-- Begin Document passage --
Africa's offshore oil and gas potential remains largely unexploited, and 2019 may turn out to be a good indicator on whether countries with shallow-, deep- and ultra-deepwater hydrocarbon resources can make headway in attracting exploration and production investments, especially after some announced major policy reforms in the recent past.
Although countries such as Equatorial Guinea and Tanzania have been seen by some as defiant when it comes to sweetening of upstream, midstream and downstream regulations to woo international oil and gas companies, many more countries in Africa have recently made changes to their fiscal regimes to make them attractive to investors who are keen on tapping into the region's offshore hydrocarbons sector as has been the case for Gabon, Congo (Brazzaville), Ghana, Angola and even Cameroon.
Notwithstanding progress in the fine-tuning of hydrocarbon regulations by majority of countries with offshore resources, producers such as Nigeria have delayed the approval of new petroleum rules, hence holding back reaching of final investment decisions for some of their offshore oil and gas projects.
-- End Document passage --
-- Begin Supplied records --
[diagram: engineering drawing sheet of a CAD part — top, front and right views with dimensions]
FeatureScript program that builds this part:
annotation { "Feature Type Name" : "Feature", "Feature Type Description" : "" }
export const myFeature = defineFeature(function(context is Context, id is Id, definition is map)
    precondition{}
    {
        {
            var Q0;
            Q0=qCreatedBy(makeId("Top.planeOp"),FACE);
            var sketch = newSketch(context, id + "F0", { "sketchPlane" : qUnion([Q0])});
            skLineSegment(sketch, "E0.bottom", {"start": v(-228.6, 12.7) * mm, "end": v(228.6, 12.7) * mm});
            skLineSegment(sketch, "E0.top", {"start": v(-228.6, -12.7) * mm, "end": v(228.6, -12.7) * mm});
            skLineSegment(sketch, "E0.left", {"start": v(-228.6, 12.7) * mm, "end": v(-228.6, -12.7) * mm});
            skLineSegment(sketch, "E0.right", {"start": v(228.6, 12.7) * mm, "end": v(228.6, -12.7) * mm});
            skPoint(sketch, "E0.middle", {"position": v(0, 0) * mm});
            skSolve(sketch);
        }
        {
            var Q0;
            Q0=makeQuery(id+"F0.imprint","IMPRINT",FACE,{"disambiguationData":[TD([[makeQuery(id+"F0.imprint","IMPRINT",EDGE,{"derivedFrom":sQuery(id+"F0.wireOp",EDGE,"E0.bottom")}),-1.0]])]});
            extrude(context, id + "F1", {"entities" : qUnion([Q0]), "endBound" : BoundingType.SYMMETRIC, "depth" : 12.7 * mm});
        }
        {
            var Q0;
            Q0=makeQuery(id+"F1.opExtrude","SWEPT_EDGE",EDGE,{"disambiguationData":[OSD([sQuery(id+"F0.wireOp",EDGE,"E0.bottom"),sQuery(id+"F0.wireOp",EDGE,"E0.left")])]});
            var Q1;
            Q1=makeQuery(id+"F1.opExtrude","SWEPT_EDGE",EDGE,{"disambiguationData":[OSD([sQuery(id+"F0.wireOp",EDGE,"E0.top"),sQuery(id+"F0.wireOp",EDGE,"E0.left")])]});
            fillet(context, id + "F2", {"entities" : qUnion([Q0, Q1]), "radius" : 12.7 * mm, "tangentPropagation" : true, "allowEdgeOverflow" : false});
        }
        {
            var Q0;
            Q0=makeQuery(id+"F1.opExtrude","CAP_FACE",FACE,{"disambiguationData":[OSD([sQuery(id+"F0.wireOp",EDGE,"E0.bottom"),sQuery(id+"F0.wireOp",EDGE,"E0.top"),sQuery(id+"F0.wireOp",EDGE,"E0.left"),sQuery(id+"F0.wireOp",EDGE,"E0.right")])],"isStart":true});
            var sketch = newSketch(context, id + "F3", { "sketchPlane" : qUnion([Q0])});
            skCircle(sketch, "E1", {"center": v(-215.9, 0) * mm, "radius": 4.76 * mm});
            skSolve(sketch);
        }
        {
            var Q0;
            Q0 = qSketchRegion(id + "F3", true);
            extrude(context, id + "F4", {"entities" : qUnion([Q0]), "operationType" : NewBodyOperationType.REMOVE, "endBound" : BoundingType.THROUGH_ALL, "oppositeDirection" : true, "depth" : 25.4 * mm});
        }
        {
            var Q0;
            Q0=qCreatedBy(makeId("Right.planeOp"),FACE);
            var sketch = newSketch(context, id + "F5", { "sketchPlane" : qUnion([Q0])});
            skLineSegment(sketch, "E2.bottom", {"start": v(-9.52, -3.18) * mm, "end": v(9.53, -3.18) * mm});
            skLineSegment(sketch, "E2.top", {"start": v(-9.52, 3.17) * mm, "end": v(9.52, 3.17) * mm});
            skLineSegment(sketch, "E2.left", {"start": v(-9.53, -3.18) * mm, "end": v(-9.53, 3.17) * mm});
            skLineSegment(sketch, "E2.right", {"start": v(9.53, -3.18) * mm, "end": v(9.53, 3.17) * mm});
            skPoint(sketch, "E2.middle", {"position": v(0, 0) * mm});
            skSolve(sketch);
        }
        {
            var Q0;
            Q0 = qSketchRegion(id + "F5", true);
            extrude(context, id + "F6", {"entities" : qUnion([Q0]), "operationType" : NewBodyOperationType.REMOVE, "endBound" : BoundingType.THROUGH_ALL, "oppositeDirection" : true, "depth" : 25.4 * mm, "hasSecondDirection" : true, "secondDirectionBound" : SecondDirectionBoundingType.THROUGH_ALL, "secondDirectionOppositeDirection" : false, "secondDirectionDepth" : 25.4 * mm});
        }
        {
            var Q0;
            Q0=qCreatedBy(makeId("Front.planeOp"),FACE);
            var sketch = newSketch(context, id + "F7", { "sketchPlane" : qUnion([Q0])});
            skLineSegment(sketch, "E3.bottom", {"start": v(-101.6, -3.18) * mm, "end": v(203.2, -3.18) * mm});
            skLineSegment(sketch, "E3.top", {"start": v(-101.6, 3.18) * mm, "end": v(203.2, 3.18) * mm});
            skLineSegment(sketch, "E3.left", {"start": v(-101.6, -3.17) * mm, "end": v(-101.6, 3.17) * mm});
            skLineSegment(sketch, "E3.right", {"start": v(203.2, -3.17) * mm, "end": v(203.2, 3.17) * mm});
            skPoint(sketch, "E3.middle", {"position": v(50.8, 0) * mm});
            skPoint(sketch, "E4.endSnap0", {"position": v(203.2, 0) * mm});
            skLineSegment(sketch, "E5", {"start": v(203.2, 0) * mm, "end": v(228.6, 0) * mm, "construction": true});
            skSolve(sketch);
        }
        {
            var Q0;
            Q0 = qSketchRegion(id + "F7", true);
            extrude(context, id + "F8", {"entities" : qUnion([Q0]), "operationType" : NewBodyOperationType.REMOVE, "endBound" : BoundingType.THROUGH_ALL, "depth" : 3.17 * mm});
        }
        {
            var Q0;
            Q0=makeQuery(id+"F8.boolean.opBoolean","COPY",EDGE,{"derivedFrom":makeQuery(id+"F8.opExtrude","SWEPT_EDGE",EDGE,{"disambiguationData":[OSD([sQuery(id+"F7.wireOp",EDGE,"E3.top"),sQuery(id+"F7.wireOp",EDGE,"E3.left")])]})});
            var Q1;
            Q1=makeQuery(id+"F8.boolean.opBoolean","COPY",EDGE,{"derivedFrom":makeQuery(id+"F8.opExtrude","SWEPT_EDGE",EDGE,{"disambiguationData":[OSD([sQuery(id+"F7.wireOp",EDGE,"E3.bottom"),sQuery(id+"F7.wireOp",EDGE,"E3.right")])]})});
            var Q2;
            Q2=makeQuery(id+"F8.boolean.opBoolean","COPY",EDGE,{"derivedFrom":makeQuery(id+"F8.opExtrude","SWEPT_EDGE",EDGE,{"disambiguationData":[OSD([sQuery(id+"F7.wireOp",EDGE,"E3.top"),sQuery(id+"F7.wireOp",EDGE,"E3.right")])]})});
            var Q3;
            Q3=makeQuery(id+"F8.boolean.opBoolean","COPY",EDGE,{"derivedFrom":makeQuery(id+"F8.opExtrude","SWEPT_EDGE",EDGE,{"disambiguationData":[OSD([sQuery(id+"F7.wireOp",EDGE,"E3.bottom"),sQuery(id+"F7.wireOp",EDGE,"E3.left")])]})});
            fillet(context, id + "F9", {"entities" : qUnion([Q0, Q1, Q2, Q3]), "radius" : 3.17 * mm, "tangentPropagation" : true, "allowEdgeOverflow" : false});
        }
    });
-- End Supplied records --
» **What to do**:
a: Please rewrite the passage on Africa's offshore oil and gas, starting with "Africa's offshore oil" and going on through "and even Cameroon.", with "international" replaced by "foreign".
b: Write the next part of the passage on Africa's offshore oil and gas, picking up after its final sentence.

» **Responses per task**:
a:
Africa's offshore oil and gas potential remains largely unexploited, and 2019 may turn out to be a good indicator on whether countries with shallow-, deep- and ultra-deepwater hydrocarbon resources can make headway in attracting exploration and production investments, especially after some announced major policy reforms in the recent past.
Although countries such as Equatorial Guinea and Tanzania have been seen by some as defiant when it comes to sweetening of upstream, midstream and downstream regulations to woo foreign oil and gas companies, many more countries in Africa have recently made changes to their fiscal regimes to make them attractive to investors who are keen on tapping into the region's offshore hydrocarbons sector as has been the case for Gabon, Congo (Brazzaville), Ghana, Angola and even Cameroon.

b:
For the first time in decades, Angola recently moved to improve the image of its oil and gas industry by establishing a new industry regulator, National Oil and Gas Agency, leaving Sonangol, a parastatal that for years was the face of the country's hydrocarbons sector, to concentrate on exploration and production activities. This came barely months after the state-owned company's top leadership had been accused of corruption and removed from office by the government of the new President João Lourenço who succeeded José Eduardo dos Santos that had been in power for 38 years.
In addition, President Lourenco has announced a 50% reduction of taxes on development of oil projects with less than 300 million barrels of reserves. The petroleum production tax comes down to 10% from 20% while petroleum income tax on marginal fields has dropped to 25% from 50% in addition to other regulatory regime changes as the country prepares for a new round of licensing for its offshore blocks in 2019.
But a more drastic policy change has been announced by Gabon and Congo, two countries in sub Saharan Africa that launched their offshore licensing rounds in late 2018. The bids close this year with expectations high the changes to their oil and gas regulatory framework would attract high class suitors for the offshore blocks on auction in respective countries.
Gabon, which has in recent years been forced to embrace stringent financial measures that have seen the country's fiscal deficit reduce from 6.6% in 2016 to 0.3% in 2018, is keen on wooing major international oil and gas exploration and production companies to take up the 12 shallow water and 23 deepwater blocks that are on offer in the ongoing 12th licensing round that closes in April 2019.
To attract potential suitors for the offshore blocks, Gabon recently announced the removal of corporate tax for all companies involved in exploration and production operations in the West African country, which curiously reported a 2% economic growth in 2018 up from 0.3% in 2017 despite oil production having fallen by 4.3% within the same period to an estimated 200,000 barrels/day.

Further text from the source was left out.